A literatura nos ensina sobre a importância das metáforas. Os textos que as trazem são mais ricos, pois, ao associarem ideias diferentes, conseguem transmitir as mensagens de forma mais impactante e criativa. Usando simbologia rica nas frases, tornamos as sentenças mais profundas, complexas, e assim fugimos ao chavão, escapamos do lugar-comum.
Quando Rubem Alves afirmou haver “escolas que são gaiolas e outras que são asas”, construiu, com poucas palavras, toda uma reflexão sobre o sistema de ensino. Imediatamente recuei no tempo e analisei o colégio onde estudei. Certamente era uma gaiola. Lá quase não voávamos. As regras eram rígidas, os alunos basicamente precisavam cumprir uma série de obrigações estabelecidas, acordos muitas vezes tácitos, segundo os quais obedecer, tirar boas notas, comportar-se bem e ser asseado, eram os principais objetivos. Nunca exigiram pensamento crítico. E é ele, não o Red Bull, que nos dá asas.

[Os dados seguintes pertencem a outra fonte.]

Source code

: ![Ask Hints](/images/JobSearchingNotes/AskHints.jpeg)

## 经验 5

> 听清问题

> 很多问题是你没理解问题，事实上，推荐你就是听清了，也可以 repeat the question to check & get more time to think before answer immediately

A cobrança não existiu por não ter havido esforço, em sala de aula, para fazer os alunos refletirem a respeito de assuntos sérios capazes de formar com qualidade os estudantes. Não me lembro de ter discutido sobre questões de gênero, sexo, política, meio ambiente, racismo. Havia trigonometria, os afluentes dos rios, a relatividade de Einstein, pronomes e conjunções, tabela periódica, o ciclo da cana de açúcar. Tudo lido e repetido exatamente como estava colocado na ficha do professor. Sem margens para escapar muito dos conceitos explanados. Em época de ditadura militar, a nossa instituição particular, conservadora e simpática ao governo, não considerava estratégico estimular o raciocínio dos jovens. Poderia ser perigoso, melhor nos deixar enclausurados. E assim, agora usando metáforas minhas, permanecemos na escuridão, nunca fomos iluminados.

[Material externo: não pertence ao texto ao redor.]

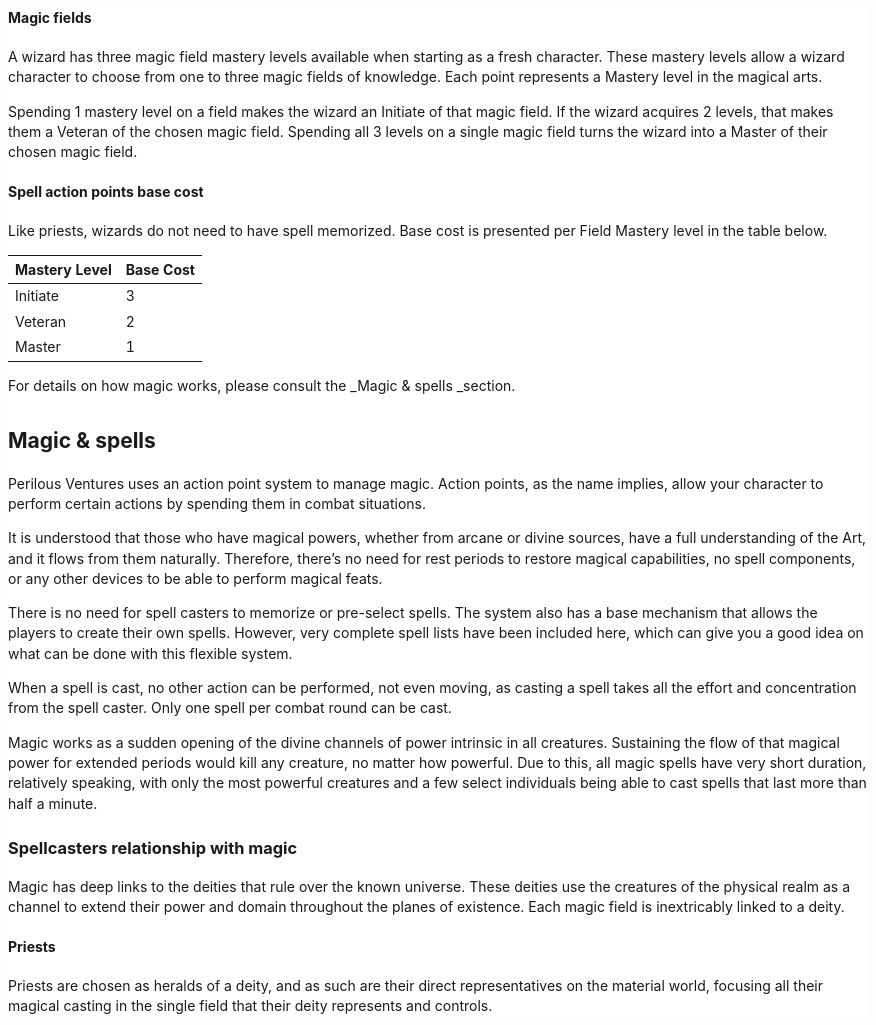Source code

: #### Magic fields

A wizard has three magic field mastery levels available when starting as a fresh character. These mastery levels allow a wizard character to choose from one to three magic fields of knowledge. Each point represents a Mastery level in the magical arts.

Spending 1 mastery level on a field makes the wizard an Initiate of that magic field. If the wizard acquires 2 levels, that makes them a Veteran of the chosen magic field. Spending all 3 levels on a single magic field turns the wizard into a Master of their chosen magic field.

#### Spell action points base cost

Like priests, wizards do not need to have spell memorized. Base cost is presented per Field Mastery level in the table below.

Mastery Level | Base Cost
--------------|----------
Initiate      | 3
Veteran       | 2
Master        | 1

For details on how magic works, please consult the _Magic & spells _section.

## Magic & spells

Perilous Ventures uses an action point system to manage magic. Action points, as the name implies, allow your character to perform certain actions by spending them in combat situations.

It is understood that those who have magical powers, whether from arcane or divine sources, have a full understanding of the Art, and it flows from them naturally. Therefore, there’s no need for rest periods to restore magical capabilities, no spell components, or any other devices to be able to perform magical feats.

There is no need for spell casters to memorize or pre-select spells. The system also has a base mechanism that allows the players to create their own spells. However, very complete spell lists have been included here, which can give you a good idea on what can be done with this flexible system.

When a spell is cast, no other action can be performed, not even moving, as casting a spell takes all the effort and concentration from the spell caster. Only one spell per combat round can be cast.

Magic works as a sudden opening of the divine channels of power intrinsic in all creatures. Sustaining the flow of that magical power for extended periods would kill any creature, no matter how powerful. Due to this, all magic spells have very short duration, relatively speaking, with only the most powerful creatures and a few select individuals being able to cast spells that last more than half a minute.

### Spellcasters relationship with magic

Magic has deep links to the deities that rule over the known universe. These deities use the creatures of the physical realm as a channel to extend their power and domain throughout the planes of existence. Each magic field is inextricably linked to a deity.

#### Priests

Priests are chosen as heralds of a deity, and as such are their direct representatives on the material world, focusing all their magical casting in the single field that their deity represents and controls.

Nas classes por mim frequentadas naquela organização de origem italiana, adepta de um ideário próximo ao existente na Itália, década de quarenta do século 20, jamais analisaríamos a alegoria explicitada por Vinicius de Moraes em A rosa de Hiroshima. Os meninos do meu tempo, com suas calças cinza e camisas brancas, certamente considerariam ser uma flor local típica do Japão. Não seriam convidados a refletir sobre a rosa radioativa, a rosa hereditária. Impossível o mestre investir sobre temática tão revolucionária. Preferiria ficar com José de Alencar e Iracema, a virgem dos lábios de mel. O amor romântico sim, um lago de águas tranquilas. O bom das metáforas é que chegam sem aviso e nos surpreendem.
Aliás, a gente sequer refletiu sobre essas figuras de linguagem capazes de comparar dois textos de forma implícita. Cantávamos encantados as músicas da Jovem Guarda achando os versos naturais:
— Se você pensa que meu coração é de papel…
Ouvíamos e acompanhávamos Bobby de Carlo na canção:
— Você é o tijolinho que faltava na minha construção…
Sem perceber haver ali uma das metáforas mais idiotas já escritas. Tão ridícula que chegava a ser hilária.
Longe da escola, em casa, a gente conversava e criava asas. E eu me encantava com as letras de um sujeito chamado Sidney Miller, principalmente aquelas cantadas pelo MPB4:
O cientista inventa uma flor que parece
A razão mais segura pra ninguém saber
De outra flor que tortura, pois é pra quê?